The future will look different than the past, but the island and the territory will survive, he said.
DeJongh spoke at the Chamber’s annual breakfast at the Palms at Pelican Cove, talking about the challenges to St. Croix’s economy and its resurgence in the aftermath of the closure of the Hovensa refinery.
The governor presented what he called a comprehensive plan for the island’s economic future, focusing on several key areas of development and assistance. St. Croix’s economy will recover without its flagship business, he said, but everyone will have to work together to make that happen.
The immediate focus, deJongh said, is to continue building on the foundation in place for a sustainable and more diverse economy, one that creates job opportunities for St. Croix residents and promotes the social conditions that contribute to a high quality of life: health, safety, and education.
The governor told the gathered business leaders that officials in his administration are trying to minimize the refinery’s closure in whatever ways possible.
Job creation is a priority, he said, noting that while the closure of the territory’s largest private employer will hurt the economy, the action leaves a skilled workforce ready to take on new responsibilities and serve new employers.
“We have a tremendous opportunity to reshape our future and will continue to build on the strength and will of our people to succeed and prosper. I encourage you as members of the private sector to be involved and engaged,” he said.
The U.S. Virgin Islands is borrowing from the federal government to pay its share of unemployment benefits, he said, and through the Department of Labor has deployed rapid response teams to assist those who were recently put out of work.

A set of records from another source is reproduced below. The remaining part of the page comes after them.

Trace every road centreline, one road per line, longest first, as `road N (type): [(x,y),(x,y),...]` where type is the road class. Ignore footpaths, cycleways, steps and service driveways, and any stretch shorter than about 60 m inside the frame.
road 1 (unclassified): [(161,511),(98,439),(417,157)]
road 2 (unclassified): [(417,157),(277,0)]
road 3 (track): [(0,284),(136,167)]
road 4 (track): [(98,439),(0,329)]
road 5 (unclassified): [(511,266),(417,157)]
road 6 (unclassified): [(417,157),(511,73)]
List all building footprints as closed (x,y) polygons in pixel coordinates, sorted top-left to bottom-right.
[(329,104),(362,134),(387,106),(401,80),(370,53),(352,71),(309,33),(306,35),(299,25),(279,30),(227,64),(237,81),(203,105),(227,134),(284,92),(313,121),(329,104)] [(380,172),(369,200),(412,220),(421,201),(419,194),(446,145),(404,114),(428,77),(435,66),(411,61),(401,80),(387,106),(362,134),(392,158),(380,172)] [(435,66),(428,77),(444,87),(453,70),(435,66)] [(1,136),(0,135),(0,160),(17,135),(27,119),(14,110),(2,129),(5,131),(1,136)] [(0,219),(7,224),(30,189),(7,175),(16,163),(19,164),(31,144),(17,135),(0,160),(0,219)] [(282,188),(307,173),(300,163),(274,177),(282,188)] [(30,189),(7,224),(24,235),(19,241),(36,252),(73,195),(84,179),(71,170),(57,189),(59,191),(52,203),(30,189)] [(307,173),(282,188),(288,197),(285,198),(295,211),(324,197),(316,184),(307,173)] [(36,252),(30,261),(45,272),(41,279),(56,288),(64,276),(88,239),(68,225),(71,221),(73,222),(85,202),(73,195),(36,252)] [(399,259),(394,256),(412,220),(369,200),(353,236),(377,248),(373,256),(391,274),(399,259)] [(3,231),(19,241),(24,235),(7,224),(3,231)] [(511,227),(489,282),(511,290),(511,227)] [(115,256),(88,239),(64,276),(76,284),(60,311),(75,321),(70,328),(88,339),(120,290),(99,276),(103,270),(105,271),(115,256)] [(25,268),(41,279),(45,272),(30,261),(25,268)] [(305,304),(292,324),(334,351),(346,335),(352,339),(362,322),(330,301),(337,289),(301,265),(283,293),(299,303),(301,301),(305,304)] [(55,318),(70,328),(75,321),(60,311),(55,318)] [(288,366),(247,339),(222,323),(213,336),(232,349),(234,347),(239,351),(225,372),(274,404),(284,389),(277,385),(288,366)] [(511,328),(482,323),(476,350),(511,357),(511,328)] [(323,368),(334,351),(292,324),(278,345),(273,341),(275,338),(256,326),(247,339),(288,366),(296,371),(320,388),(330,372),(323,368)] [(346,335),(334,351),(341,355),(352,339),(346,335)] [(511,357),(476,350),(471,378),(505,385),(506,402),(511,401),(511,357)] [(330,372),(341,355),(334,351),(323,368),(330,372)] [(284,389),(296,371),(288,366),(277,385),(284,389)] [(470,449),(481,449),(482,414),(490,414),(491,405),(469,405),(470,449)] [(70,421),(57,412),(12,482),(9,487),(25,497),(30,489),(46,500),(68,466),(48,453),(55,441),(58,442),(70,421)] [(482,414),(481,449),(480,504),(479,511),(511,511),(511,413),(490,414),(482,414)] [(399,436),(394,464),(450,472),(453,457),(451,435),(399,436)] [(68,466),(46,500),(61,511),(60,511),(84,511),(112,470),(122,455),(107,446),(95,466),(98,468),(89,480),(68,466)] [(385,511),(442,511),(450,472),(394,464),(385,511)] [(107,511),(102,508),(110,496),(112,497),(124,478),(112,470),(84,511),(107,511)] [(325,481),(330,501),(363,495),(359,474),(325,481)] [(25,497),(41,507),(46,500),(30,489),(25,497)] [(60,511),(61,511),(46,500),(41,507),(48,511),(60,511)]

“We are providing relief each month to struggling families throughout the territory and continue taking steps to stabilize the economy.”
The governor also noted recent positive economic developments in the territory. This week, deJongh accepted the first case of locally produced Captain Morgan Rum from executives of Diageo Brands, a sign of the steady production under way at the St. Croix distillery.

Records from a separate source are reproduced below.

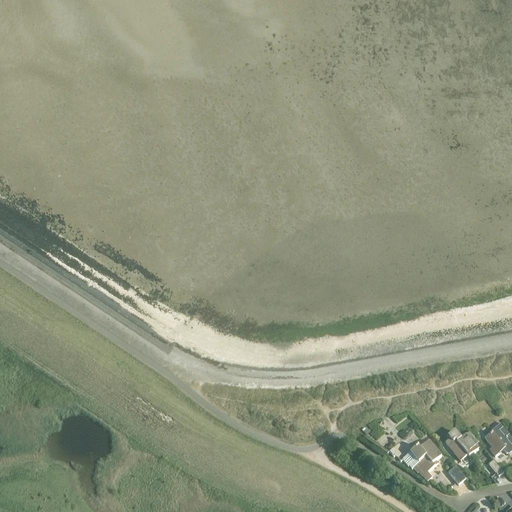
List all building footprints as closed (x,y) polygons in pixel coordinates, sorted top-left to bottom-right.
[(415,426),(406,433),(413,442),(422,435),(415,426)] [(511,450),(511,440),(503,430),(495,437),(493,434),(485,441),(492,449),(489,452),(495,459),(503,452),(507,456),(507,455),(508,456),(509,456),(511,453),(511,451),(511,450)] [(470,433),(462,441),(456,433),(449,439),(451,440),(446,444),(461,463),(468,457),(470,459),(479,451),(474,446),(478,443),(470,433)] [(419,448),(404,460),(405,460),(403,462),(408,468),(409,467),(412,471),(414,469),(418,474),(419,473),(423,478),(438,465),(436,463),(442,458),(429,443),(421,450),(419,448)] [(499,479),(504,474),(494,462),(489,466),(499,479)] [(459,487),(466,481),(456,468),(449,475),(459,487)]
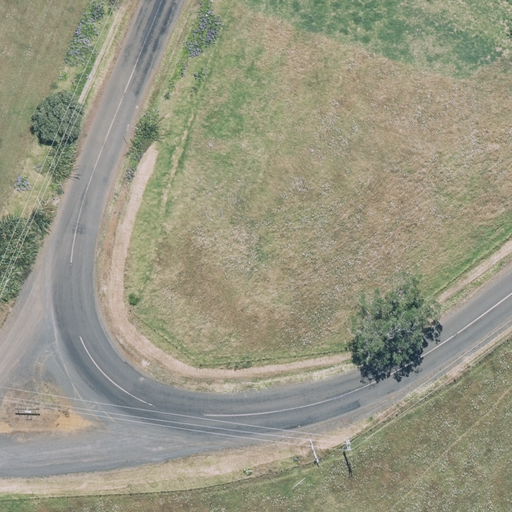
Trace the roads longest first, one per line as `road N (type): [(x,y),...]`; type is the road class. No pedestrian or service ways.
road 1 (unclassified): [(511,293),(445,343),(357,391),(304,408),(216,416)]
road 2 (unclassified): [(72,270),(93,169),(162,0)]
road 3 (unclassified): [(216,416),(147,404),(103,374),(79,336),(72,270)]
road 4 (unclassified): [(216,416),(86,446),(0,455)]
road 5 (unclassified): [(0,376),(72,270)]
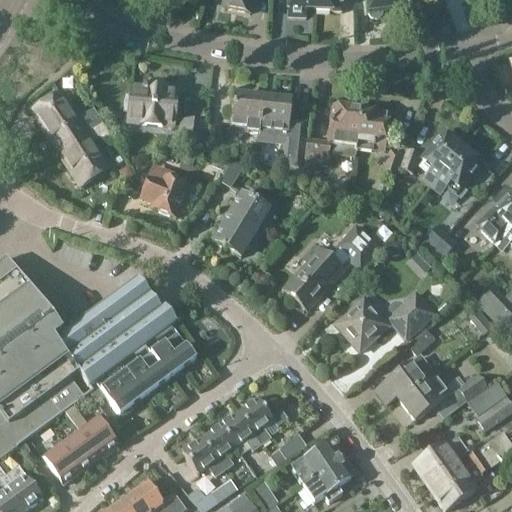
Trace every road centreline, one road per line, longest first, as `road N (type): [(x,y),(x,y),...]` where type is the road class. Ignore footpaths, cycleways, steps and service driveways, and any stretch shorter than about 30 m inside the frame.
road 1 (residential): [(35,0),(144,38),(258,57),(360,61),(468,50)]
road 2 (residential): [(266,349),(178,268),(42,219),(0,192)]
road 3 (residential): [(73,511),(266,349)]
road 4 (residential): [(405,511),(294,368),(266,349)]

In the coming months, the distillery’s Visitors Center will open to the public, and as the world’s second-largest producer of beer, wine and spirits, Diageo is considering new product lines for the island, deJongh told the group.
He discussed several measures his administration is implementing to boost the local economy, including the territory’s broadband project, additional airlift, enhanced marketing by the Department of Tourism, and ongoing efforts by the Economic Development Authority to attract more businesses to the territory.

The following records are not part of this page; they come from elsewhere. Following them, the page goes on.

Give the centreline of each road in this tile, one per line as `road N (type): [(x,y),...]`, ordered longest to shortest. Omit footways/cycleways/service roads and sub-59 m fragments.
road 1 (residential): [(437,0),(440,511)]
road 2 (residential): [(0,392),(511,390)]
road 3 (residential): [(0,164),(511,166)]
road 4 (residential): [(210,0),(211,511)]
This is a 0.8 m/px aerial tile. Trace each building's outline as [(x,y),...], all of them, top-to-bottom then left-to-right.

“All the key elements are in place to sustain the ambitions of everyone who lives here and transform the territory to new levels of prosperity,” he said.
The governor discussed tax reform, including the possibility of implementing a sales tax, import tax or slightly raising the gross receipts tax rate as a means of increasing revenue during the fiscal crisis.
The governor also told chamber members that improved public safety is a major aspect of the island’s economic renewal. Under newly confirmed Police Commissioner Henry White Jr., the Virgin Islands will continue its trend toward a more effective, efficient and accountable police department, deJongh said.
Self-interest of businesses must be aligned with a broader public interest, the governor concluded. He urged them to work with him to achieve such an alignment — one that benefits all Virgin Islanders.
The business leaders gave the governor a standing ovation after his remarks, and Chamber of Commerce President and Chairman Stuart Logan said deJongh “remains strong and steadfast in facing the challenges before us.”